6.1 Für den Betriebsrat
Der Betriebsrat sollte die Umsetzung der ETRL proaktiv als Projekt begreifen:
- Bestandsaufnahme im Betrieb
- Wie sind Entgeltstrukturen und -systeme heute aufgebaut (Tarif, Haustarif, Betriebsvereinbarungen, Einzelverträge)?
- Wo gibt es bereits analytische Bewertungsansätze (z. B. Stellenbewertungssysteme)?
- Mitreden bei der Definition der Kriterien
- Darauf achten, dass die vier Kernkriterien vollständig und ernsthaft berücksichtigt werden – insbesondere Belastungen und Arbeitsbedingungen
- Sensibilisieren für mittelbare Diskriminierungen, z.
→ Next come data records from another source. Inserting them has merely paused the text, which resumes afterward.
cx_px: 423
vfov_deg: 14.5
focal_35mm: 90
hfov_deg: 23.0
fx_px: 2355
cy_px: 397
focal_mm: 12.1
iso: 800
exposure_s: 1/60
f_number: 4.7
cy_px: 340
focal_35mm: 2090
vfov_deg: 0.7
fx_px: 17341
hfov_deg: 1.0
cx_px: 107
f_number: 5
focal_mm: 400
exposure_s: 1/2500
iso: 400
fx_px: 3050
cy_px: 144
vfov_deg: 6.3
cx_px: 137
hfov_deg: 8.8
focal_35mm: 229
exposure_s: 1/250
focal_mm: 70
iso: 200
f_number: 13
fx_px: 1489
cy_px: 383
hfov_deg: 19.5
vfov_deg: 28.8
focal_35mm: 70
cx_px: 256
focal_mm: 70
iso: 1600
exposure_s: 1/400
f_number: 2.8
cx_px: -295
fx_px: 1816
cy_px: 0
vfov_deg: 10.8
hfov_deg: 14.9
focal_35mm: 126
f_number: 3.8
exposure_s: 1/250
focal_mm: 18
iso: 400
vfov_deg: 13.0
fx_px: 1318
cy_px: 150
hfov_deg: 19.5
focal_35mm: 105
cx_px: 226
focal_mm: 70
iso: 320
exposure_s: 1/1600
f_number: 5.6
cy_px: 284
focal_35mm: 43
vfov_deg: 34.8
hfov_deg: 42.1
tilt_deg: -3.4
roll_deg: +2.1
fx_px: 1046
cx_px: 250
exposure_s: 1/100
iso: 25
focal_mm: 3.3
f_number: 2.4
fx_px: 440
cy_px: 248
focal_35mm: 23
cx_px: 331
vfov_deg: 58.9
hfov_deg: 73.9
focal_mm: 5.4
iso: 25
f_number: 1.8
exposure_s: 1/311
B. durch Teilzeitnachteile oder Boni-Strukturen
- Vergleichsgruppen kritisch prüfen
- Hinterfragen, ob Frauen- und Männerdomänen unbewusst getrennt gehalten werden
- auf nachvollziehbare, transparente und überprüfbare Gruppenzuschnitte drängen
- Gemeinsame Entgeltbewertung nutzen
- Teilnahme an der Planung und Durchführung der Bewertung bei auffälligen Entgeltgefällen (≥ 5 %)
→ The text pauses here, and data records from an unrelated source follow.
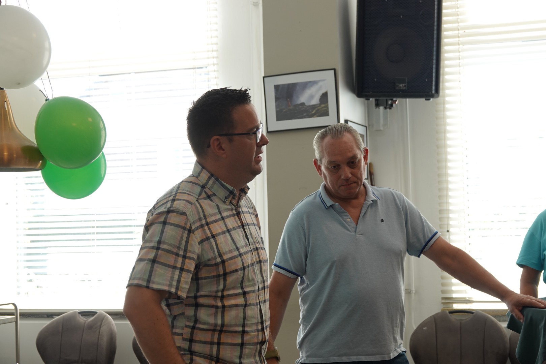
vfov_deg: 20.0
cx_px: 273
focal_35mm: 68
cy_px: 182
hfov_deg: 29.7
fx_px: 1031
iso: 160
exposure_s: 1/80
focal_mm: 24.79
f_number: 3.5
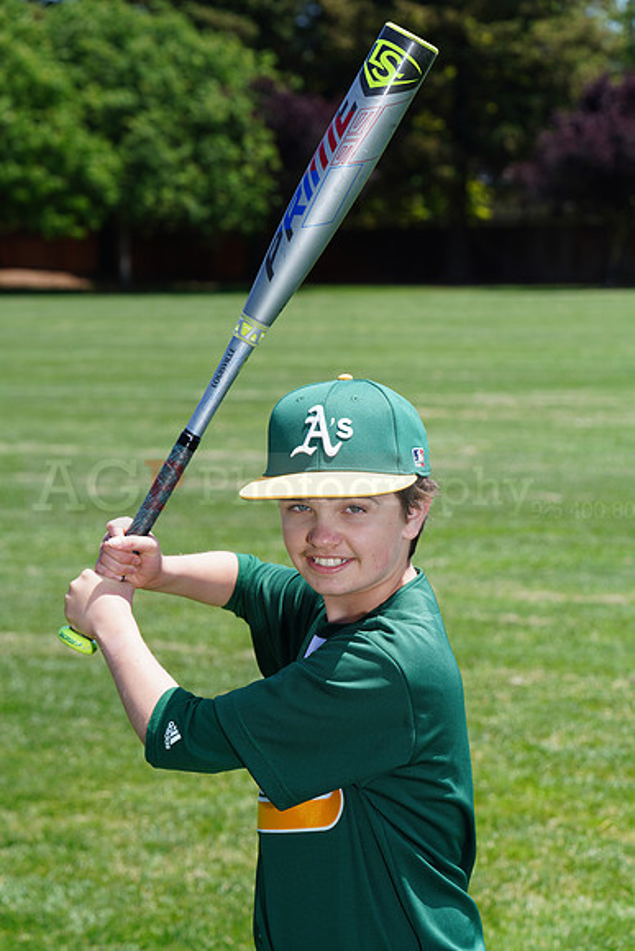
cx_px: 318
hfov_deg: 10.3
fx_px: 3517
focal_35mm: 133
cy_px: 476
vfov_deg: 15.4
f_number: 10
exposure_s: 1/200
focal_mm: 133
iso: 200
- Darauf achten, dass Abhilfemaßnahmen konkret und terminiert vereinbart werden – idealerweise in Betriebsvereinbarungen
- Strategische Positionierung
- Schulungen zu Equal Pay, Entgelttransparenz und analytischer Arbeitsbewertung einfordern
- Frühzeitig eine Gesamtstrategie für betriebliche Vergütungsstrukturen mit entwickeln
6.2 Für Arbeitgeber
Auch aus Arbeitgebersicht ist klar: Das Thema wird nicht „weggehen“. Praxisbeiträge aus Beratung und Wissenschaft weisen darauf hin, dass Unternehmen gut daran tun, jetzt zu handeln – unabhängig vom genauen Gesetzestext.
Konkrete Schritte:
- Datenbasis schaffen: vollständiger Überblick über alle Entgeltbestandteile (fix, variabel, Sachleistungen, Abfindungen, etc.)
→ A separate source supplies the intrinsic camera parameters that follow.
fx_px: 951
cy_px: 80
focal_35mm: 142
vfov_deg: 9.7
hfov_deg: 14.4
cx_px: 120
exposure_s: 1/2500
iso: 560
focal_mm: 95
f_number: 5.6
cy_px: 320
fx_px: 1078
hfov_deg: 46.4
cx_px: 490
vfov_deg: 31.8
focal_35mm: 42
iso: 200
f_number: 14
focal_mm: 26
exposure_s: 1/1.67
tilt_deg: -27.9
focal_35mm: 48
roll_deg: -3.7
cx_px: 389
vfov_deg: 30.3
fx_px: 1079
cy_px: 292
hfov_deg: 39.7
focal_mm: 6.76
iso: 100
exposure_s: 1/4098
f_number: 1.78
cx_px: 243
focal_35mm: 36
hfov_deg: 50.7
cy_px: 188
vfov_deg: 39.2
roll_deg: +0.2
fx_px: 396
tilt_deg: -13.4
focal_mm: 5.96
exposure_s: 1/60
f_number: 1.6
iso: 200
- Bewertungssystem entwickeln: analytische Bewertung von Funktionen/Positionen
- Betriebsrat einbinden: frühzeitige, strukturierte Gespräche über Kriterien, Vergleichsgruppen und Verfahren
- Berichtspflichten vorbereiten: Prozesse und IT-Systeme so aufstellen, dass die künftigen Berichts- und Auskunftspflichten erfüllbar sind
- Rechtliche Risiken minimieren: Entgeltstrukturen so gestalten, dass sie im Streitfall tragfähig begründet werden können.
Fazit
Die Entgelttransparenzrichtlinie ist mehr als ein Reporting-Projekt. Sie greift tief in die Grundstruktur der Entgeltfindung ein – und genau dort hat der Betriebsrat seine natürliche Beteiligung. Art. 4 Abs. 4 ETRL macht objektive, geschlechtsneutrale und nachvollziehbare Kriterien zur Pflicht – idealerweise unter Beteiligung der Arbeitnehmervertretung. Die Kommission verortet diese Beteiligung vor allem bei der Festlegung der Kriterien und Vergleichsgruppen sowie der gemeinsamen Entgeltbewertung bei auffälligen Entgeltgefällen. Gleichzeitig macht sie klar: „Enge Zusammenarbeit“ ist kein neues vollwertiges Mitbestimmungsrecht, verstärkt aber die Rolle der bestehenden betriebsverfassungsrechtlichen Beteiligungsrechte.
Für Arbeitgeber und Betriebsräte ist jetzt der richtige Zeitpunkt, sich fachlich zu rüsten, strategische Positionen aufzubauen und konstruktive Lösungen mitzugestalten.